[BRANO DI LETTURA]:
MESSAGGI IN BOTTIGLIA : Cuore

Il libro Cuore è stato uno dei primi libri recensiti agli albori nel mio blog, in occasione, tra l'altro, dei 150 anni dell'Unità d'Italia (era il marzo 2011, qui la recensione). Un libro, come scrissi anche all'epoca, su cui molti storcono il naso, bollandolo come melenso, retorico, atrocemente distante dal mondo attuale; eppure, scrissi all'epoca e ribadisco ora, ritengo che invece sia portatore di valori e spunti interessantissimi anche per noi, uomini del nuovo millennio.


Anzi, mai come adesso, in epoca di rigurgiti razzisti, di diffidenza verso lo straniero, di divisione, è importante cercare di fermarci a riflettere su cosa significhi "altro", "diverso", "straniero". Ed in questo, mi spiace dirlo per tutti i suoi detrattori, ma lo stucchevole e vecchio libro Cuore, divenuto per antonomasia sinonimo di sentimenti forzatamente mielosi, ha ancora tanto da dire.

[ISTRUZIONI DI LAVORO]:
(A) Secondo il brano sul libro Cuore, in quale mese e anno l'opera fu recensita nel blog?
(B) Trascrivi senza modifiche la parte del brano sul libro Cuore che si apre con le parole contenenti "Il libro Cuore" e si chiude con "del nuovo millennio.".
Per lo svolgimento non occorre consultare le righe.

[ESTRATTO DEI DATI]:
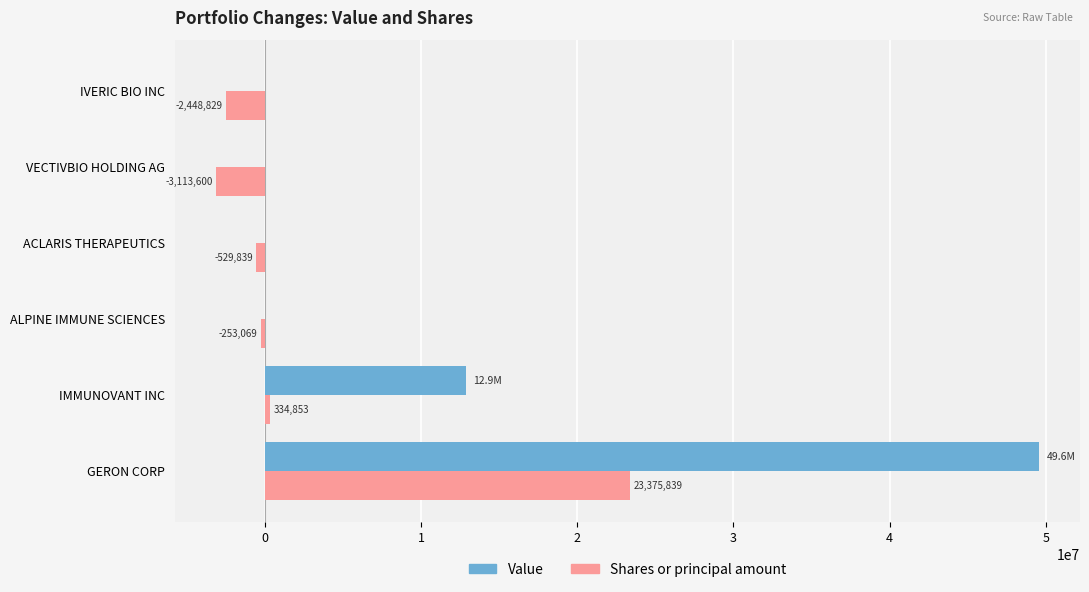

What is the total value across all series at IMMUNOVANT INC?

13189859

[SOLUZIONI DEGLI ESERCIZI]:
(A) Nel marzo 2011.

(B)
Il libro Cuore è stato uno dei primi libri recensiti agli albori nel mio blog, in occasione, tra l'altro, dei 150 anni dell'Unità d'Italia (era il marzo 2011, qui la recensione). Un libro, come scrissi anche all'epoca, su cui molti storcono il naso, bollandolo come melenso, retorico, atrocemente distante dal mondo attuale; eppure, scrissi all'epoca e ribadisco ora, ritengo che invece sia portatore di valori e spunti interessantissimi anche per noi, uomini del nuovo millennio.